Karena sejatinya, kita tahu persis apakah kita memang benar-benar Bahagia, baik, dan jujur. Sungguh "Selamat Tinggal" kepalsuan hidup.
Selamat membaca novel ini. Dan jika kamu telah tiba di halaman terakhirnya, merasa novel ini menginspirasimu, maka kabarkan kepada teman, kerabat, keluarga lainnya. Semoga inspirasinya menyebar luas.
Pendahuluan
Saya menemukan novel di rak buku di Gramedia dengan judul yang sangat menarik "Selamat Tinggal" dengan penulisnya yang tidak asing bagi penikmat novel, Tere Liye. Anggapan saya tentang Tere Liye ini, apabila diperhatikan setiap novelnya meskipun berisi kesedihan atau keharuan, selalu ada beberapa nilai penting di dalamnya yaitu tenatang mengkritik suatu hal. Misalnya kritik sosial terhadap suatu masyarakat, bahkan kritik terhadap kebijakan pemerintah.
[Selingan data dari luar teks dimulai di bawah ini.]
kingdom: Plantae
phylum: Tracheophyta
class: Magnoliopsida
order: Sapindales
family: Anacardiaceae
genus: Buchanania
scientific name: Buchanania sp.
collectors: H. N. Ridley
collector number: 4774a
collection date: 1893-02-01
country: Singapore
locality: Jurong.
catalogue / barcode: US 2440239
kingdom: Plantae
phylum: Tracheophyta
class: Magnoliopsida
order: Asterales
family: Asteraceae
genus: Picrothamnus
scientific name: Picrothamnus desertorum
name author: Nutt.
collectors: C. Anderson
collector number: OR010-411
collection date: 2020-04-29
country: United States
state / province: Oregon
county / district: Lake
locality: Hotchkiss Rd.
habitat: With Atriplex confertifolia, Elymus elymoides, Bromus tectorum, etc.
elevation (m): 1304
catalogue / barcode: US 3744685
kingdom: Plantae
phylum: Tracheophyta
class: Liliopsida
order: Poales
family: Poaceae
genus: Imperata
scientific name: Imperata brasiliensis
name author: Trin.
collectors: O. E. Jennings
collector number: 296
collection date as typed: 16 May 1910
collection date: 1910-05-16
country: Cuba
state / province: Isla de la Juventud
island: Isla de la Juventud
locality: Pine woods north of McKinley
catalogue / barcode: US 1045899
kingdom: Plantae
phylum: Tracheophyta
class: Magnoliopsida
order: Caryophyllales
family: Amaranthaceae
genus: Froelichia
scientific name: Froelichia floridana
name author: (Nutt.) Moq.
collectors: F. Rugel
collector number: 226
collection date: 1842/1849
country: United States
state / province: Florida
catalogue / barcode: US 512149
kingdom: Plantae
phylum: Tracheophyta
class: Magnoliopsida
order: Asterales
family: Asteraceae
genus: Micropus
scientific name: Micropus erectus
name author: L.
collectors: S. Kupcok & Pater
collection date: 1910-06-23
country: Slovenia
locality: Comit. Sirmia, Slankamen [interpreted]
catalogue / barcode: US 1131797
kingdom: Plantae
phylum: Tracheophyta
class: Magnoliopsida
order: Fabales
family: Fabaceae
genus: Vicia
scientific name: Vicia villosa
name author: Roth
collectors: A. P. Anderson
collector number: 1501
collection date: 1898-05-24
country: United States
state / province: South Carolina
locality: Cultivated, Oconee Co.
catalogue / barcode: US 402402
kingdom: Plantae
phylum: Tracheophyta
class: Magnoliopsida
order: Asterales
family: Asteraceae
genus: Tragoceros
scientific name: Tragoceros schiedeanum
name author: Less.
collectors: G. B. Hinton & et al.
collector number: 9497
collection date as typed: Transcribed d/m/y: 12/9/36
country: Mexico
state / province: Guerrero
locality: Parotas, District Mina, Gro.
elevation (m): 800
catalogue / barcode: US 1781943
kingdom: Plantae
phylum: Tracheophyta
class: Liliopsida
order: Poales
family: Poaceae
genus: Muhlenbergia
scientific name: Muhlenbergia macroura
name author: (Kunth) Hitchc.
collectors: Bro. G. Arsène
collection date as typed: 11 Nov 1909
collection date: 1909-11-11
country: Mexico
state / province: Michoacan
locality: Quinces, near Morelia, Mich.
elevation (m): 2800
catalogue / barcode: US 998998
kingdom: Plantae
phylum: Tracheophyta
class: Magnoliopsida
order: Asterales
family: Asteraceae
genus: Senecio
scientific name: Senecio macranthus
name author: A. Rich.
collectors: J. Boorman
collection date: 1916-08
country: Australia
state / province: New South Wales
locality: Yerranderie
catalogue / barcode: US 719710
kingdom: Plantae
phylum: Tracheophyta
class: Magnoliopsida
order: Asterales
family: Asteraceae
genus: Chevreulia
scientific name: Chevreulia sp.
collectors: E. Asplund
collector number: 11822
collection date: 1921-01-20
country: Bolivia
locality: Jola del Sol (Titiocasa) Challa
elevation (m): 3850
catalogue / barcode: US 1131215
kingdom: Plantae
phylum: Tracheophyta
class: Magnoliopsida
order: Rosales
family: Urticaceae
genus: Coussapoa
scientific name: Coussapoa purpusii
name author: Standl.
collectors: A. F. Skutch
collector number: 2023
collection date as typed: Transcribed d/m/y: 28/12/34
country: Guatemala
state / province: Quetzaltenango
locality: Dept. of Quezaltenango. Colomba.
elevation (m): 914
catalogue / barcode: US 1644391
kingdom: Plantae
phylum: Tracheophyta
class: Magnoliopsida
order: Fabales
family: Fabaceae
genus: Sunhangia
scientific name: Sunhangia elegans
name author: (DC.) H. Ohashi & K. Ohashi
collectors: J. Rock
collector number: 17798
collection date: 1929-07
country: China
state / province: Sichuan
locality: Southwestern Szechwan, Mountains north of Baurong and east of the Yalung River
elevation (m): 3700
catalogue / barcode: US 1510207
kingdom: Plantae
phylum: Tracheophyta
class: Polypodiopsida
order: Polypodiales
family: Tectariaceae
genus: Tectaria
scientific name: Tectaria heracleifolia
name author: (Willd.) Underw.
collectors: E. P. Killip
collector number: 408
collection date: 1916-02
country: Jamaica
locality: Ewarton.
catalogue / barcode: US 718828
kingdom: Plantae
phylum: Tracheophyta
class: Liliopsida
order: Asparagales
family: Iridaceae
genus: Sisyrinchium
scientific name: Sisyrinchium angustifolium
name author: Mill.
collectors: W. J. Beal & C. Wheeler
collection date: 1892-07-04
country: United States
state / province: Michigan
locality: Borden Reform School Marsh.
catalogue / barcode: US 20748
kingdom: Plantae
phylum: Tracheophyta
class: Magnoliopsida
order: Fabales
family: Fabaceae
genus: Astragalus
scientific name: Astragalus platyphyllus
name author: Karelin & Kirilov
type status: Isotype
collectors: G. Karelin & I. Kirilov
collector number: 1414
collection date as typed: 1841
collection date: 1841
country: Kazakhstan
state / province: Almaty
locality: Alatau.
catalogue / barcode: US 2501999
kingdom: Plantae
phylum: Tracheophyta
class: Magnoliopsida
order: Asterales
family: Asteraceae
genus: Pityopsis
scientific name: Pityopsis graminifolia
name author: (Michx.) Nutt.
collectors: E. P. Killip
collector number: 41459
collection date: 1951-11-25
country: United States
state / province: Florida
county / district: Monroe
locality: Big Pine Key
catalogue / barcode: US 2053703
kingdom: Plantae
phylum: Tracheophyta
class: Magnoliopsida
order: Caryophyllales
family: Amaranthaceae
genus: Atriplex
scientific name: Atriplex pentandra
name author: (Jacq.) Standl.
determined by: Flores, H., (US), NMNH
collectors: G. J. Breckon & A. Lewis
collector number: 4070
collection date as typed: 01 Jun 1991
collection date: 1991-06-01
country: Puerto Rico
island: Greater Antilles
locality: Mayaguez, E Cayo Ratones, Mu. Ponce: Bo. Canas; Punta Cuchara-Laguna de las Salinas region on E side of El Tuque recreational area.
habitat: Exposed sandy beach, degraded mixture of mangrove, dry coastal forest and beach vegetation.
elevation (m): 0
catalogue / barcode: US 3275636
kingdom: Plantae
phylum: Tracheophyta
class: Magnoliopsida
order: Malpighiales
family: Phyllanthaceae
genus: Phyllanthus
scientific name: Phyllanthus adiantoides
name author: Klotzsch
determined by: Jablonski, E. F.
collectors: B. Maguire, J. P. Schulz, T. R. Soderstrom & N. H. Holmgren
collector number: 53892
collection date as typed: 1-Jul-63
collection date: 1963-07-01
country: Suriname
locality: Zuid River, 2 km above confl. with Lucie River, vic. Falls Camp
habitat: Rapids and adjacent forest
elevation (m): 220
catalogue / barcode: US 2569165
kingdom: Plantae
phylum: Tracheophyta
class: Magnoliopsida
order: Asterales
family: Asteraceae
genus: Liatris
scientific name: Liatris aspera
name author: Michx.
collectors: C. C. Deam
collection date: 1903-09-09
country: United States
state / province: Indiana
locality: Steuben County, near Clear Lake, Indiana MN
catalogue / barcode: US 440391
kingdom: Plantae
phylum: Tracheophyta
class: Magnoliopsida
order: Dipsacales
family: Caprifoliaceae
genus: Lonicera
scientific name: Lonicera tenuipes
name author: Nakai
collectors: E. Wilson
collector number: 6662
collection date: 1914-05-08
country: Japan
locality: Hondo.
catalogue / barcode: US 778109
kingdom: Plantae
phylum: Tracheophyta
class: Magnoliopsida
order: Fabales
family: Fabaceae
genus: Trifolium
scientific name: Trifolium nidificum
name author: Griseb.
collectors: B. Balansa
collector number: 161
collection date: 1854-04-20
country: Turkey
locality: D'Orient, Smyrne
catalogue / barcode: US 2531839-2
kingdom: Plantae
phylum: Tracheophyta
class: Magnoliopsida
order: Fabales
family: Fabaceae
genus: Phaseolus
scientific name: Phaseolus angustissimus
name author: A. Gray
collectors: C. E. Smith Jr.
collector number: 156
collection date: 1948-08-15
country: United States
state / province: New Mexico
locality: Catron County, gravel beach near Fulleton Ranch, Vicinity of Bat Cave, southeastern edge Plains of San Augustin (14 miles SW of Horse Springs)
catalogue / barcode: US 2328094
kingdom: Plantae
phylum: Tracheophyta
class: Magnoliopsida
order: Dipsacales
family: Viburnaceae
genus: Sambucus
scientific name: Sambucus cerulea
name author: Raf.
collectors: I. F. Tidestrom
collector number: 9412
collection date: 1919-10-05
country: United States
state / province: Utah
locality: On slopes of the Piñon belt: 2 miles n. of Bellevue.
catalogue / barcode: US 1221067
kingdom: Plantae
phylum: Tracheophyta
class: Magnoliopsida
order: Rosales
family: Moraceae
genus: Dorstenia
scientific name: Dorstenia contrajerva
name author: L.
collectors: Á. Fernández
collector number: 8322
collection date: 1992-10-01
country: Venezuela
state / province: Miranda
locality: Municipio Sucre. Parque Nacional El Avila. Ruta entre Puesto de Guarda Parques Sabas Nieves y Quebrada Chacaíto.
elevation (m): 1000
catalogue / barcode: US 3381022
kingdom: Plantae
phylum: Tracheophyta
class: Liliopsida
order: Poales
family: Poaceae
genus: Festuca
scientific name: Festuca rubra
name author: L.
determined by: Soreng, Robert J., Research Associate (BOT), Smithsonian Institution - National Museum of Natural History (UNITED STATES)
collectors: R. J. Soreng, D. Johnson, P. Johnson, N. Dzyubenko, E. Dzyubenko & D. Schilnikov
Sebelum saya membaca novel "Selamat Tinggal" ini saya sempat berpikir, ada kritik apa di dalam novel ini. Dan benar, novel ini di dalamnya dipenuhi dengan kritikan, terutama kritikan tentang pembajakan karya atau produk.
Novel ini pertama kali diterbitkan tahun 2020. Yang kita tahu di tahun tersebut sudah mulai merebak pandemi covid-19. Dari awal pandemi, sebagian besar orang melakukan aktivitas dari rumah, baik itu pekerja, mahasiswa, bahkan pelajar. Dan sejak itu, saya menyaksikan di twitter banyak penulis yang ramai mengunggah keluhan mereka tentang semakin maraknya novel-novel atau ebook bajakan karya-karya mereka, yang beredar bebas.
Menurut beberapa survey juga, pada awal pandemi para penikmat atau pengguna media pembajakan semakin meningkat. Novel dan ebook juga termasuk di dalamnya. Meskipun, pembajakan memang sudah ada sejak lama. Dan ketika pandemi ini mungkin penikmat karya yang tidak ingin mengeluarkan biaya (gratisan) semakin meningkat. Atau dengan kata lain, penikmat karya yang semakin meningkat tapi tidak menghargai si pembuat karya.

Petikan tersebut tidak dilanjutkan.